» To-do item: How would the sentence "We aren't going to prove this theorem; that would go beyond the scope of the course." from the lambda-calculus text read in Spanish?

» Document extract:
This leads to the definition of function evaluation stipulated by the \(\lambda\)-calculus.
It is important to note that if \(s_1 =_\alpha s_2\) and \(t \Downarrow s_1\), then \(t\Downarrow s_2\) as well. In other words, evaluation is not unique. However, it is unique up to \(\alpha\)-equivalence. This is what's known as the Church-Rosser Theorem.
We aren't going to prove this theorem; that would go beyond the scope of the course. But what it does tell us is that \(\beta\)-reduction does, up to \(\alpha\)-equivalence, give us a useful notion of "running a program to calculate the value of a function".
One consequence of the Church-Rosser theorem is that it does not matter what order you apply your \(\beta\)-reductions in. Try it!
- \((\lambda a.aa)((\lambda y.y)x)\)
- \(((\lambda ab.aba)(\lambda y.y))x\)
Computing in the \(\lambda\)-calculus
So far, we have seen evaluation in the \(\lambda\)-calculus as a process of taing \(\beta\)-reductions of \(\lambda\)-terms up to \(\alpha\)-equivalence. This is exactly the kind of thing we were talking about when we said that computation operated "by syntactic means": strings becoming strings via purely syntactic transformations. What we do with the syntax, i.e., how we interpret the syntax, is now up to us!
Given an alphabet \(A\) and sets \(S_1,S_2\), recall that a string representation of a function \(f \colon S_1 \to S_2\) consists of two representations, \(\rho_1 \colon S_1 \to A^*\) and \(\rho_2 \colon S_2 \to A^*\) respectively, and a function \(g \colon A^* \to A^*\) such that \(g(\rho_1(s)) = \rho_2(f(s))\) for all \(s \in S\) and \(\rho_1,\rho_2\) are injective. In order to get a notion of representation in \(\lambda\)-terms, we need to relax the strict equality to \(\alpha\)-equivalence instead.

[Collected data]

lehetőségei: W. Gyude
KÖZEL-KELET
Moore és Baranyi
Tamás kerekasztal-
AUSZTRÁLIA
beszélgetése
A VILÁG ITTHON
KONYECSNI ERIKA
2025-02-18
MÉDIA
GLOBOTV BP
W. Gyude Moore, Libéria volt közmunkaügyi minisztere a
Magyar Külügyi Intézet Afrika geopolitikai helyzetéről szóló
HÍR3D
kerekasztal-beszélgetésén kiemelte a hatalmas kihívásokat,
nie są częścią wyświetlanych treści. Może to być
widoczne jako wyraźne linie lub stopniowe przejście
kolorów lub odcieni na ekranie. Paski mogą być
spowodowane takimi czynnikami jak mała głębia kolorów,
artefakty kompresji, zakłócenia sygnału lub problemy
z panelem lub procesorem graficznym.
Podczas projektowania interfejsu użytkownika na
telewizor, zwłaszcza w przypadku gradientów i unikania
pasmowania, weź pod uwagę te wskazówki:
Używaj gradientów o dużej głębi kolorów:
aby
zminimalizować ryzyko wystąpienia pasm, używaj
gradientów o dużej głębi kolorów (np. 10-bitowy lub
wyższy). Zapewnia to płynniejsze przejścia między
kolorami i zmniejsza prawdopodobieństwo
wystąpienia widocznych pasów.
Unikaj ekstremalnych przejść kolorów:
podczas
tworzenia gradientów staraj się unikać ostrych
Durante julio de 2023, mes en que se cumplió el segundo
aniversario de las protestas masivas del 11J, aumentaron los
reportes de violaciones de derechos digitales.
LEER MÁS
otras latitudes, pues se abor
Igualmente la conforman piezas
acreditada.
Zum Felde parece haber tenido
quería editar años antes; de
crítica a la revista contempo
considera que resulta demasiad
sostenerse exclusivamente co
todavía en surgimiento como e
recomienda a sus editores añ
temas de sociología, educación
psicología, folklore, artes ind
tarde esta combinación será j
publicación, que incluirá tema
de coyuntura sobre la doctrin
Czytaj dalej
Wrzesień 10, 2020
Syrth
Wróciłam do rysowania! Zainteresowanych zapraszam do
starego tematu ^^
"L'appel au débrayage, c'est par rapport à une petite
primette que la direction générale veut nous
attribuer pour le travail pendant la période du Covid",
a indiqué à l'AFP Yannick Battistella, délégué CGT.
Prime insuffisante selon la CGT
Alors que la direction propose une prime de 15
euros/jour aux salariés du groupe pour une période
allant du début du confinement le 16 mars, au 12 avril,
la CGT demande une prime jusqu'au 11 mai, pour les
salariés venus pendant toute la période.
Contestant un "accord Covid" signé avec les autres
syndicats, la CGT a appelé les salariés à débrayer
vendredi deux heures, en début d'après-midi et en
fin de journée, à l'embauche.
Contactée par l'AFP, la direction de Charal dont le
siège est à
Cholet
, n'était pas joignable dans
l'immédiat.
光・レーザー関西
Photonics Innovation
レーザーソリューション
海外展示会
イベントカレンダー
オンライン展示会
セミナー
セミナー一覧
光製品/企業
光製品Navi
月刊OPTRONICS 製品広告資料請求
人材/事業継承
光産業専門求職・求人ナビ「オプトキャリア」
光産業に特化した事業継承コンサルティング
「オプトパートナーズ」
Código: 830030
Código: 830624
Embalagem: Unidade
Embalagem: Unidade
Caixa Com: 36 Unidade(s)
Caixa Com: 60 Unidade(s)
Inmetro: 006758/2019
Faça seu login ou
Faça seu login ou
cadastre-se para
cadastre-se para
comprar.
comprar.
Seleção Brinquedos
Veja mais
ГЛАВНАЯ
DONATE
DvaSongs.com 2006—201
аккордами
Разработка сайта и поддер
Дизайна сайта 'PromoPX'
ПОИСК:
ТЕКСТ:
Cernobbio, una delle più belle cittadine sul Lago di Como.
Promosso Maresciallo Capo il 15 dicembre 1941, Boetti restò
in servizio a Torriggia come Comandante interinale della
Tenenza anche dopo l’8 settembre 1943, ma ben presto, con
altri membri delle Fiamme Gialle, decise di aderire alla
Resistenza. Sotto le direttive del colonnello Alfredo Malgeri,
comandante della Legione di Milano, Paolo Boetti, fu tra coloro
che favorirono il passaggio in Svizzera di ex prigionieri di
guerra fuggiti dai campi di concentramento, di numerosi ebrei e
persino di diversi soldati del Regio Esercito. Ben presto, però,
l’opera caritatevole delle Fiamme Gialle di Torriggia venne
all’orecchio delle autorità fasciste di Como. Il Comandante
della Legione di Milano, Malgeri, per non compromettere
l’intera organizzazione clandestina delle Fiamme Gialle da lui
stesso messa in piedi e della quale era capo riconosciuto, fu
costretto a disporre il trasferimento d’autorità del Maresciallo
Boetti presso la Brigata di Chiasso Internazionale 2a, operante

» Result: No vamos a demostrar este teorema; eso iría más allá del alcance del curso.